Task to carry out: Lay out the records as a Markdown table, from the start through the line that contains "Stillen tut nicht weh, wirklich nicht", inclusive. Use the columns No. and Line, give each row a number, and leave out blank lines.

Data supplied:

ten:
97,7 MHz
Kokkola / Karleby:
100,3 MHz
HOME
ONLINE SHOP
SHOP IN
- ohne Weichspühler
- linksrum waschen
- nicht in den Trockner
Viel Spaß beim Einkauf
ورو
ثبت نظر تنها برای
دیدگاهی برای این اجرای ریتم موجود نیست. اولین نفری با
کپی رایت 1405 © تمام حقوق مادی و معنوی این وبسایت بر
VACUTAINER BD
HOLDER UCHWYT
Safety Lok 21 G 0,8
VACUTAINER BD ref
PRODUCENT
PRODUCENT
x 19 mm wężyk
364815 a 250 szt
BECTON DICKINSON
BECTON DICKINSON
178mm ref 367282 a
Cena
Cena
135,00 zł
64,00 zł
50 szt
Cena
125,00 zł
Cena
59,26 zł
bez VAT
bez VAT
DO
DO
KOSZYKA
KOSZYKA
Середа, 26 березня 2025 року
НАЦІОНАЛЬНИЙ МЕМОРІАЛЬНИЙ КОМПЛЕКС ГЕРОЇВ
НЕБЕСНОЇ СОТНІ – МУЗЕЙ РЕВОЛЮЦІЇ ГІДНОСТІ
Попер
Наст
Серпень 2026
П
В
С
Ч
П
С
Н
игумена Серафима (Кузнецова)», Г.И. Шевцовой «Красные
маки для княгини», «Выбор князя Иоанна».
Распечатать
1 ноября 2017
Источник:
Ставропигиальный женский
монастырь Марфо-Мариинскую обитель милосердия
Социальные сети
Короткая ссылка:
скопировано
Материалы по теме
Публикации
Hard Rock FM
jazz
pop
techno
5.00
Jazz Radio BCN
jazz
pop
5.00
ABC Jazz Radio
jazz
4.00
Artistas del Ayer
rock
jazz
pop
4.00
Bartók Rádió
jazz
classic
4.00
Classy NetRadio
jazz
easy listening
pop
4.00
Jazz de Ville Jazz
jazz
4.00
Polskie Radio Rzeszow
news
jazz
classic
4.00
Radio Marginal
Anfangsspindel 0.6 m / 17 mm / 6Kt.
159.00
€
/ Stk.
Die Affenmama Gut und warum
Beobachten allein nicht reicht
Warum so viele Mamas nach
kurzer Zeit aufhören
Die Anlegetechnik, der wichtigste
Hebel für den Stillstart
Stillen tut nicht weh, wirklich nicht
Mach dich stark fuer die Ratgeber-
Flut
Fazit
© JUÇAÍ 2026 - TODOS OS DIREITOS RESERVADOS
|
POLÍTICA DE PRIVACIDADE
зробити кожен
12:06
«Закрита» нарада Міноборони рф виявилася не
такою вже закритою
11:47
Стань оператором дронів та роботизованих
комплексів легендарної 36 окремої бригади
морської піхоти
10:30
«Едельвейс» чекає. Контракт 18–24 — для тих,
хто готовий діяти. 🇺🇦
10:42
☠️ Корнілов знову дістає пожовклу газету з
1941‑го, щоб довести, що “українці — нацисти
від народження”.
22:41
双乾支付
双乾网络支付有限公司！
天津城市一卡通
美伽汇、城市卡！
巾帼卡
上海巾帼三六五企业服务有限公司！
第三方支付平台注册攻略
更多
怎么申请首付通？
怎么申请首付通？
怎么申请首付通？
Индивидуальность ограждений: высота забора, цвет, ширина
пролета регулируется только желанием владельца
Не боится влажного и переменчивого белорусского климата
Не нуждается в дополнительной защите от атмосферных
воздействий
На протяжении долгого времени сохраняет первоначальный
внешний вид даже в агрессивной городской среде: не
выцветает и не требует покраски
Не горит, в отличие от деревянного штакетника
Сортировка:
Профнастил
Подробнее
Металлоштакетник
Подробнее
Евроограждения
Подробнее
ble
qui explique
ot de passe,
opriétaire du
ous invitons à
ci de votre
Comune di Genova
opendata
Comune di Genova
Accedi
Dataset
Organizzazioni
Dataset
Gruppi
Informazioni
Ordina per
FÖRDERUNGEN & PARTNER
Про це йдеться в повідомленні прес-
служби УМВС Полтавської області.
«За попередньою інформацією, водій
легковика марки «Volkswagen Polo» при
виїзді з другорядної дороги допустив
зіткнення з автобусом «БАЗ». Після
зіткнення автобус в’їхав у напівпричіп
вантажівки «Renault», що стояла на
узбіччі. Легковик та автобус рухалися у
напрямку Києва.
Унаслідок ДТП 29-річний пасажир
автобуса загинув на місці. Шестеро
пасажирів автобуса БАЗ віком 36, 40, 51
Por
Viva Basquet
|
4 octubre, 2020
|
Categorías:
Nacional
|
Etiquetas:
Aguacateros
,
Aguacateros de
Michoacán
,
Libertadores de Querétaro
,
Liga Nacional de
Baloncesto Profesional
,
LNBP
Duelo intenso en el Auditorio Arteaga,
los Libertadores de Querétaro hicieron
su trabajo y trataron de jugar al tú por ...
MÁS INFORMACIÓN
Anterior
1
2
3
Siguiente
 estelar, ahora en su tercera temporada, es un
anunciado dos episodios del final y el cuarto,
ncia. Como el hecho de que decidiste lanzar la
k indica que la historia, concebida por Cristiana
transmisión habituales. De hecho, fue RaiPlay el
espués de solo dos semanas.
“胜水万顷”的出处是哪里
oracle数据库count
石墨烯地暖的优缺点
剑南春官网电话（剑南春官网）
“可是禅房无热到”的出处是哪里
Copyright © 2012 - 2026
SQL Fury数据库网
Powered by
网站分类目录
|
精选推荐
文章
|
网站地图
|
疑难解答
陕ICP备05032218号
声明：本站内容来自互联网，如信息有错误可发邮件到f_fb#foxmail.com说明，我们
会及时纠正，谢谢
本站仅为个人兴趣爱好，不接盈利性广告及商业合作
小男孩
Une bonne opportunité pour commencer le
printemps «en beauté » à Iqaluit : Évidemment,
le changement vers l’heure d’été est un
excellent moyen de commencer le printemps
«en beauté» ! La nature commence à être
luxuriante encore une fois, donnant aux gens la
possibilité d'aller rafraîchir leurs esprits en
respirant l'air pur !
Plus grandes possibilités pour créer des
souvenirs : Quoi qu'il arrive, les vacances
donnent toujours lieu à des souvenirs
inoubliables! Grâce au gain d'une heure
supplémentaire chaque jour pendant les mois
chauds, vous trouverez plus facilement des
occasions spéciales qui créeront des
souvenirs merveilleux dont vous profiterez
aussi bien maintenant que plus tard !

Result of this task:
| No. | Line |
|---|---|
| 1 | ten: |
| 2 | 97,7 MHz |
| 3 | Kokkola / Karleby: |
| 4 | 100,3 MHz |
| 5 | HOME |
| 6 | ONLINE SHOP |
| 7 | SHOP IN |
| 8 | - ohne Weichspühler |
| 9 | - linksrum waschen |
| 10 | - nicht in den Trockner |
| 11 | Viel Spaß beim Einkauf |
| 12 | ورو |
| 13 | ثبت نظر تنها برای |
| 14 | دیدگاهی برای این اجرای ریتم موجود نیست. اولین نفری با |
| 15 | کپی رایت 1405 © تمام حقوق مادی و معنوی این وبسایت بر |
| 16 | VACUTAINER BD |
| 17 | HOLDER UCHWYT |
| 18 | Safety Lok 21 G 0,8 |
| 19 | VACUTAINER BD ref |
| 20 | PRODUCENT |
| 21 | PRODUCENT |
| 22 | x 19 mm wężyk |
| 23 | 364815 a 250 szt |
| 24 | BECTON DICKINSON |
| 25 | BECTON DICKINSON |
| 26 | 178mm ref 367282 a |
| 27 | Cena |
| 28 | Cena |
| 29 | 135,00 zł |
| 30 | 64,00 zł |
| 31 | 50 szt |
| 32 | Cena |
| 33 | 125,00 zł |
| 34 | Cena |
| 35 | 59,26 zł |
| 36 | bez VAT |
| 37 | bez VAT |
| 38 | DO |
| 39 | DO |
| 40 | KOSZYKA |
| 41 | KOSZYKA |
| 42 | Середа, 26 березня 2025 року |
| 43 | НАЦІОНАЛЬНИЙ МЕМОРІАЛЬНИЙ КОМПЛЕКС ГЕРОЇВ |
| 44 | НЕБЕСНОЇ СОТНІ – МУЗЕЙ РЕВОЛЮЦІЇ ГІДНОСТІ |
| 45 | Попер |
| 46 | Наст |
| 47 | Серпень 2026 |
| 48 | П |
| 49 | В |
| 50 | С |
| 51 | Ч |
| 52 | П |
| 53 | С |
| 54 | Н |
| 55 | игумена Серафима (Кузнецова)», Г.И. Шевцовой «Красные |
| 56 | маки для княгини», «Выбор князя Иоанна». |
| 57 | Распечатать |
| 58 | 1 ноября 2017 |
| 59 | Источник: |
| 60 | Ставропигиальный женский |
| 61 | монастырь Марфо-Мариинскую обитель милосердия |
| 62 | Социальные сети |
| 63 | Короткая ссылка: |
| 64 | скопировано |
| 65 | Материалы по теме |
| 66 | Публикации |
| 67 | Hard Rock FM |
| 68 | jazz |
| 69 | pop |
| 70 | techno |
| 71 | 5.00 |
| 72 | Jazz Radio BCN |
| 73 | jazz |
| 74 | pop |
| 75 | 5.00 |
| 76 | ABC Jazz Radio |
| 77 | jazz |
| 78 | 4.00 |
| 79 | Artistas del Ayer |
| 80 | rock |
| 81 | jazz |
| 82 | pop |
| 83 | 4.00 |
| 84 | Bartók Rádió |
| 85 | jazz |
| 86 | classic |
| 87 | 4.00 |
| 88 | Classy NetRadio |
| 89 | jazz |
| 90 | easy listening |
| 91 | pop |
| 92 | 4.00 |
| 93 | Jazz de Ville Jazz |
| 94 | jazz |
| 95 | 4.00 |
| 96 | Polskie Radio Rzeszow |
| 97 | news |
| 98 | jazz |
| 99 | classic |
| 100 | 4.00 |
| 101 | Radio Marginal |
| 102 | Anfangsspindel 0.6 m / 17 mm / 6Kt. |
| 103 | 159.00 |
| 104 | € |
| 105 | / Stk. |
| 106 | Die Affenmama Gut und warum |
| 107 | Beobachten allein nicht reicht |
| 108 | Warum so viele Mamas nach |
| 109 | kurzer Zeit aufhören |
| 110 | Die Anlegetechnik, der wichtigste |
| 111 | Hebel für den Stillstart |
| 112 | Stillen tut nicht weh, wirklich nicht |